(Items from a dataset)
═══

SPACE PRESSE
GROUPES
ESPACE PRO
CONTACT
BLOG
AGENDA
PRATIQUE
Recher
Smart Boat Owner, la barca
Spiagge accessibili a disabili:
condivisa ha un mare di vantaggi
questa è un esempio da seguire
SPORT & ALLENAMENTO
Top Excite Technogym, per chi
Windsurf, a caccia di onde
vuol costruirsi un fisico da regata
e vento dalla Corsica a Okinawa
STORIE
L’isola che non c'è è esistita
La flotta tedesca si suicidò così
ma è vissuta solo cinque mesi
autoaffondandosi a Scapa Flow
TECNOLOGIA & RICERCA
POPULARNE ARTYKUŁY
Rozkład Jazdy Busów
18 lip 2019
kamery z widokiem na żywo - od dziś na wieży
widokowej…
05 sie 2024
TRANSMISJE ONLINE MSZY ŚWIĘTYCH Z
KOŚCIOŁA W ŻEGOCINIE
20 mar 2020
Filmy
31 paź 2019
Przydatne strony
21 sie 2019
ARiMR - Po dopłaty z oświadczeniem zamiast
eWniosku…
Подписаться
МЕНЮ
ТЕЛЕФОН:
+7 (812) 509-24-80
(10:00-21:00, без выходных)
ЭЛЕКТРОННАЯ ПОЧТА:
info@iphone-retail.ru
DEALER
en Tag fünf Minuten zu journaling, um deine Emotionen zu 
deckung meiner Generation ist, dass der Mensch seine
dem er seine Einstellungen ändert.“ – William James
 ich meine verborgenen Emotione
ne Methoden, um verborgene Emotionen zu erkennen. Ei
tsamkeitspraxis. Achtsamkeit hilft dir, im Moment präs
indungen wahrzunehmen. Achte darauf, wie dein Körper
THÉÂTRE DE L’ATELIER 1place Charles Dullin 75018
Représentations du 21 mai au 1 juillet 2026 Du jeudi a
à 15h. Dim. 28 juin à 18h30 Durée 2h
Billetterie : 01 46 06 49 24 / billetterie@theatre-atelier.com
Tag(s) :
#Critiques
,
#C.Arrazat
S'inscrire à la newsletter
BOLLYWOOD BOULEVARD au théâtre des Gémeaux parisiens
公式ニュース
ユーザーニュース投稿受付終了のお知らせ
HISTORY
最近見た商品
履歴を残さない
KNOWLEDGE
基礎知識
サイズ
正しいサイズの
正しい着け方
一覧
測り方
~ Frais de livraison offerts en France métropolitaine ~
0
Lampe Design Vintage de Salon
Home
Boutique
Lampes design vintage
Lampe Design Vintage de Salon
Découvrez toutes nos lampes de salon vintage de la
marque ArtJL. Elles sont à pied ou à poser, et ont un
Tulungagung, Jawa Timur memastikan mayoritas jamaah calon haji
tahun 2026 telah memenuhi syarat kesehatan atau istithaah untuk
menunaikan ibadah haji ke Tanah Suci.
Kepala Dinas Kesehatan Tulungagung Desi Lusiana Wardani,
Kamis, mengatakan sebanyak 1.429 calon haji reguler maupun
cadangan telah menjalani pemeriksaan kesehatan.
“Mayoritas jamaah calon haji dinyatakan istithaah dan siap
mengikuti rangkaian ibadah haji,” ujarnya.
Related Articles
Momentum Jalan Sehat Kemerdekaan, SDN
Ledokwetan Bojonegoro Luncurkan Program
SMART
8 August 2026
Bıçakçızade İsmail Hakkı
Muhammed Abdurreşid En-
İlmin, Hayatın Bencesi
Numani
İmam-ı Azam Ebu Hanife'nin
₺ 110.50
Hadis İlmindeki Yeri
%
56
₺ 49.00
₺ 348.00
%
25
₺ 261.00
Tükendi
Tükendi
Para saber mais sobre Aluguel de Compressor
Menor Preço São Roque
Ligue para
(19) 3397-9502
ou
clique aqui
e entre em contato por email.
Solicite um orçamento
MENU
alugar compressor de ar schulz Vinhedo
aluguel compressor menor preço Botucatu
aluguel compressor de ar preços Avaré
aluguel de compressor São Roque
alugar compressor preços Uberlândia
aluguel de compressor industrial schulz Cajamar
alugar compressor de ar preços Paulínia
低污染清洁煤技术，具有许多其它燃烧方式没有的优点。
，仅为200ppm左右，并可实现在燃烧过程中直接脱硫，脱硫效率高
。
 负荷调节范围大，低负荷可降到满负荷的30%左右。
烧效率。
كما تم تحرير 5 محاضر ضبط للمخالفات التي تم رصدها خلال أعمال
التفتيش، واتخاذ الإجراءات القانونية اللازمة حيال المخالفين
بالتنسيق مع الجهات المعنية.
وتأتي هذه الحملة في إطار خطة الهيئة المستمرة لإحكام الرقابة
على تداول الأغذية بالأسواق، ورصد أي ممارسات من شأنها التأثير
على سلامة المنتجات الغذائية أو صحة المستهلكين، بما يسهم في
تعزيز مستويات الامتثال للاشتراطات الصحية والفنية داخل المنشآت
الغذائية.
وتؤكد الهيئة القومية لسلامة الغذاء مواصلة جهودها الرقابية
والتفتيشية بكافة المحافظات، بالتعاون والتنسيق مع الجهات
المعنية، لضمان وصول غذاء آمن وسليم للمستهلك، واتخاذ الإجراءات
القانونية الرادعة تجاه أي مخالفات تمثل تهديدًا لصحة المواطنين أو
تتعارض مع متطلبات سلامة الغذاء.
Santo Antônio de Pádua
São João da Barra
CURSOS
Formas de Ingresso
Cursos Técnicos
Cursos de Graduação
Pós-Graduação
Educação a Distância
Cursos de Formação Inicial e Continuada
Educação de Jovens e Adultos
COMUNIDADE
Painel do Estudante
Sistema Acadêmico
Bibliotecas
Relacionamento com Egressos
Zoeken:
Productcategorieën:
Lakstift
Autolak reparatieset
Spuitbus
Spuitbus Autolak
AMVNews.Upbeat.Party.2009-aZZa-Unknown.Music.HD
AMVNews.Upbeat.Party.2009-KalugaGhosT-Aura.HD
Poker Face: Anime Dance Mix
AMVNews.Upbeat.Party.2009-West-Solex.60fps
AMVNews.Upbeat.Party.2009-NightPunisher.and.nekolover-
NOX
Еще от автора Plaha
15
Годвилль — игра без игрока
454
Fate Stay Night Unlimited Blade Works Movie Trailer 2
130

═══

*PROBLEM DETAILS*: Transcribe each line of the items above, leaving every character unchanged.

*ANSWER TO THE PROBLEM*:
SPACE PRESSE
GROUPES
ESPACE PRO
CONTACT
BLOG
AGENDA
PRATIQUE
Recher
Smart Boat Owner, la barca
Spiagge accessibili a disabili:
condivisa ha un mare di vantaggi
questa è un esempio da seguire
SPORT & ALLENAMENTO
Top Excite Technogym, per chi
Windsurf, a caccia di onde
vuol costruirsi un fisico da regata
e vento dalla Corsica a Okinawa
STORIE
L’isola che non c'è è esistita
La flotta tedesca si suicidò così
ma è vissuta solo cinque mesi
autoaffondandosi a Scapa Flow
TECNOLOGIA & RICERCA
POPULARNE ARTYKUŁY
Rozkład Jazdy Busów
18 lip 2019
kamery z widokiem na żywo - od dziś na wieży
widokowej…
05 sie 2024
TRANSMISJE ONLINE MSZY ŚWIĘTYCH Z
KOŚCIOŁA W ŻEGOCINIE
20 mar 2020
Filmy
31 paź 2019
Przydatne strony
21 sie 2019
ARiMR - Po dopłaty z oświadczeniem zamiast
eWniosku…
Подписаться
МЕНЮ
ТЕЛЕФОН:
+7 (812) 509-24-80
(10:00-21:00, без выходных)
ЭЛЕКТРОННАЯ ПОЧТА:
info@iphone-retail.ru
DEALER
en Tag fünf Minuten zu journaling, um deine Emotionen zu 
deckung meiner Generation ist, dass der Mensch seine
dem er seine Einstellungen ändert.“ – William James
 ich meine verborgenen Emotione
ne Methoden, um verborgene Emotionen zu erkennen. Ei
tsamkeitspraxis. Achtsamkeit hilft dir, im Moment präs
indungen wahrzunehmen. Achte darauf, wie dein Körper
THÉÂTRE DE L’ATELIER 1place Charles Dullin 75018
Représentations du 21 mai au 1 juillet 2026 Du jeudi a
à 15h. Dim. 28 juin à 18h30 Durée 2h
Billetterie : 01 46 06 49 24 / billetterie@theatre-atelier.com
Tag(s) :
#Critiques
,
#C.Arrazat
S'inscrire à la newsletter
BOLLYWOOD BOULEVARD au théâtre des Gémeaux parisiens
公式ニュース
ユーザーニュース投稿受付終了のお知らせ
HISTORY
最近見た商品
履歴を残さない
KNOWLEDGE
基礎知識
サイズ
正しいサイズの
正しい着け方
一覧
測り方
~ Frais de livraison offerts en France métropolitaine ~
0
Lampe Design Vintage de Salon
Home
Boutique
Lampes design vintage
Lampe Design Vintage de Salon
Découvrez toutes nos lampes de salon vintage de la
marque ArtJL. Elles sont à pied ou à poser, et ont un
Tulungagung, Jawa Timur memastikan mayoritas jamaah calon haji
tahun 2026 telah memenuhi syarat kesehatan atau istithaah untuk
menunaikan ibadah haji ke Tanah Suci.
Kepala Dinas Kesehatan Tulungagung Desi Lusiana Wardani,
Kamis, mengatakan sebanyak 1.429 calon haji reguler maupun
cadangan telah menjalani pemeriksaan kesehatan.
“Mayoritas jamaah calon haji dinyatakan istithaah dan siap
mengikuti rangkaian ibadah haji,” ujarnya.
Related Articles
Momentum Jalan Sehat Kemerdekaan, SDN
Ledokwetan Bojonegoro Luncurkan Program
SMART
8 August 2026
Bıçakçızade İsmail Hakkı
Muhammed Abdurreşid En-
İlmin, Hayatın Bencesi
Numani
İmam-ı Azam Ebu Hanife'nin
₺ 110.50
Hadis İlmindeki Yeri
%
56
₺ 49.00
₺ 348.00
%
25
₺ 261.00
Tükendi
Tükendi
Para saber mais sobre Aluguel de Compressor
Menor Preço São Roque
Ligue para
(19) 3397-9502
ou
clique aqui
e entre em contato por email.
Solicite um orçamento
MENU
alugar compressor de ar schulz Vinhedo
aluguel compressor menor preço Botucatu
aluguel compressor de ar preços Avaré
aluguel de compressor São Roque
alugar compressor preços Uberlândia
aluguel de compressor industrial schulz Cajamar
alugar compressor de ar preços Paulínia
低污染清洁煤技术，具有许多其它燃烧方式没有的优点。
，仅为200ppm左右，并可实现在燃烧过程中直接脱硫，脱硫效率高
。
 负荷调节范围大，低负荷可降到满负荷的30%左右。
烧效率。
كما تم تحرير 5 محاضر ضبط للمخالفات التي تم رصدها خلال أعمال
التفتيش، واتخاذ الإجراءات القانونية اللازمة حيال المخالفين
بالتنسيق مع الجهات المعنية.
وتأتي هذه الحملة في إطار خطة الهيئة المستمرة لإحكام الرقابة
على تداول الأغذية بالأسواق، ورصد أي ممارسات من شأنها التأثير
على سلامة المنتجات الغذائية أو صحة المستهلكين، بما يسهم في
تعزيز مستويات الامتثال للاشتراطات الصحية والفنية داخل المنشآت
الغذائية.
وتؤكد الهيئة القومية لسلامة الغذاء مواصلة جهودها الرقابية
والتفتيشية بكافة المحافظات، بالتعاون والتنسيق مع الجهات
المعنية، لضمان وصول غذاء آمن وسليم للمستهلك، واتخاذ الإجراءات
القانونية الرادعة تجاه أي مخالفات تمثل تهديدًا لصحة المواطنين أو
تتعارض مع متطلبات سلامة الغذاء.
Santo Antônio de Pádua
São João da Barra
CURSOS
Formas de Ingresso
Cursos Técnicos
Cursos de Graduação
Pós-Graduação
Educação a Distância
Cursos de Formação Inicial e Continuada
Educação de Jovens e Adultos
COMUNIDADE
Painel do Estudante
Sistema Acadêmico
Bibliotecas
Relacionamento com Egressos
Zoeken:
Productcategorieën:
Lakstift
Autolak reparatieset
Spuitbus
Spuitbus Autolak
AMVNews.Upbeat.Party.2009-aZZa-Unknown.Music.HD
AMVNews.Upbeat.Party.2009-KalugaGhosT-Aura.HD
Poker Face: Anime Dance Mix
AMVNews.Upbeat.Party.2009-West-Solex.60fps
AMVNews.Upbeat.Party.2009-NightPunisher.and.nekolover-
NOX
Еще от автора Plaha
15
Годвилль — игра без игрока
454
Fate Stay Night Unlimited Blade Works Movie Trailer 2
130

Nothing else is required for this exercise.